Beware when giving advice. That is the lesson Arthur DeKruyter learned after completing a preaching tour in the Soviet Union in 1986. DeKruyter, the founding pastor of the megasized Christ Church Oak Brook (Ill.), visited churches at the invitation of the All-Union Council of Evangelical Christian- Baptist Churches. Meeting Russian clergy caused the Chicago-area cleric to tell Union officials that their leaders needed better theological training. "So help us build a seminary," they responded.

And so he did. On June 20, the new 35,000-square-foot building for the Saint Petersburg Theological Academy, the only graduate-level Protestant seminary in Russia, was dedicated. In operation since 1990, shuffling between church basements and rented classrooms, the school has issued more than 300 degrees, ranging from associate's to a premaster's certificate, the latter accredited by Fuller Theological Seminary in Pasadena, which allows students to receive an M.A. with only one year of additional study in the United States. Within the next few years, the school hopes to bestow an M.A. without students having to leave Russian soil. Fuller provides four faculty members a year, each undertaking a two-week stint of six-hour lectures, six days a week.

NEAR-DEATH VISION: The idea for the academy arose from a dramatic event in the life of Sergei Nikolaev, an evangelical minister from Saint Petersburg. Nikolaev suffered multiple fractures in a car accident in Norway in 1988. While near death, he says he was visited by the Lord, who told him to follow a three-pronged strategy for his ministry in Saint Petersburg: not only was he to build a church (the Temple of the Gospel Church, which quickly grew to 2,000 members), but also a mission (New Life Mission, the evangelistic and social ministry arm of the church) and a seminary.

Nikolaev did not just want a Bible college, either, even though he recognized that as the most immediate need. Few pastors have undergraduate degrees because Christians were hindered from attending college during the Soviet era. But Nikolaev, now 49, looked to the future: "I think it's very important to have a school like this not only to prepare ministers but also to prepare theologians who can start the cross-religious, cross-denominational, and cultural dialogue which is so crucial today in Russia."

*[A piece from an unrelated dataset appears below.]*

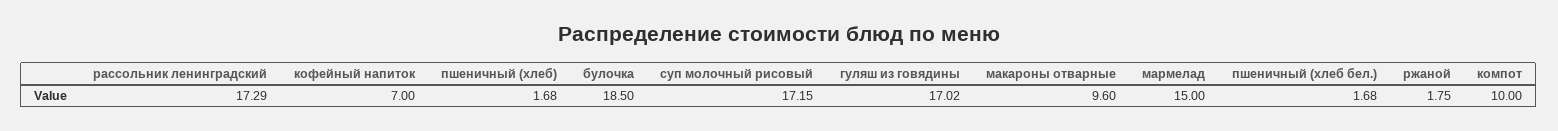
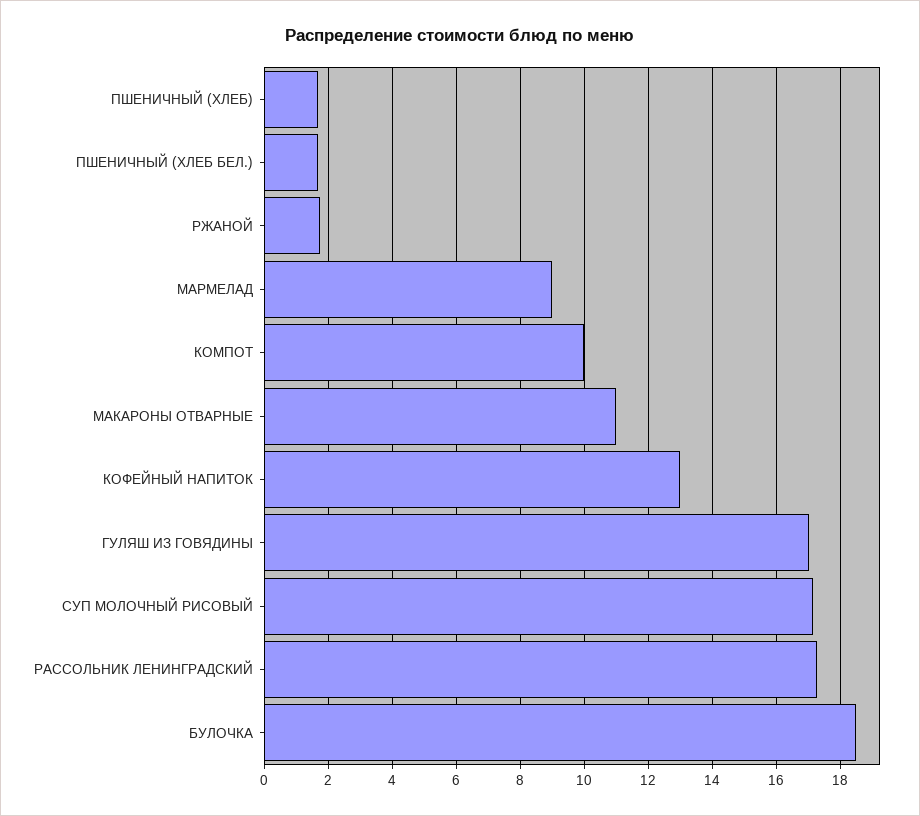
кофейный напиток: 7 -> 13
макароны отварные: 9.6 -> 11
мармелад: 15 -> 9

As it turned out, Nikolaev's educational vision matched what DeKruyter wanted to pursue. After some false starts in Moscow, where leaders insisted on correspondence schools or a Bible college format, DeKruyter matched up with Nikolaev, who shared his vision of building a "Fuller seminary for Russia."

THE RIGHT MATCH: In many ways DeKruyter, now 72 and retired from pastoral responsibilities, was the perfect man for the job. His Dutch Reformed heritage gave him a passion for theological education; his connection as a board member of Fuller Seminary for the past 27 years provided academic resources from which to draw; and being the pastor of a large church in one of the wealthiest suburban communities in America gave him a donor base.

DeKruyter studied how other American-Russian partnerships had failed and strove to avoid those pitfalls. The academy is fully owned and controlled by Russians. It is financed by a foundation in Oak Brook that DeKruyter set up, which also provides administrative consulting. The budget, salaries, and expectations are defined on a Russian scale versus an American one. As quickly as possible, he and Nicolaev are having Russians be trained for the teaching positions so the school is not dependent on visiting faculty. Four master's graduates now teach at the academy. Their dream is for the academy to be financially independent by 2006.

To his surprise, DeKruyter discovered that Americans are almost useless when teaching on subjects of practical ministry. "We tried bringing pastors and professors over, teaching homiletics and pastoral counseling, but it was not adequate," he says. "Only the Russian Christians know their culture and what works here." Visiting faculty concentrate on core academic subjects, including Bible and systematic theology.

RESULTS OF FREEDOM: More than 200 people, including evangelical leaders from throughout Russia, jammed the chapel for the dedication service. Yet Nikolaev says in the early years he had few friends. Despite a position on the All-Union Council and his distinction as the translator for Billy Graham's two Russian speaking tours, other Protestant leaders opposed Nikolaev's vision for two reasons: many felt the graduate-level program wasted resources and was too ecumenical for a Protestant seminary (the faculty now includes three Russian Orthodox monks as adjunct staff). Since the fall of communism in 1989, the government-enforced unity of Protestants has fallen apart. First the Mennonites left the All-Union Council, then the Pentecostals pulled out, and now there is fighting between Baptists and evangelicals (though it is hard for outsiders to understand exactly what distinguishes these two groups).

Nikolaev hopes to transcend those disputes by providing a seminary open to all strands of Protestants in Russia, which he has done. "We had a Baptist student who didn't think Pentecostals were Christians," Nikolaev says. "Now he asks his two Pentecostal friends from his seminary class to help him preach at his church's revival services." He adds, "Now that we have the building, we have many friends."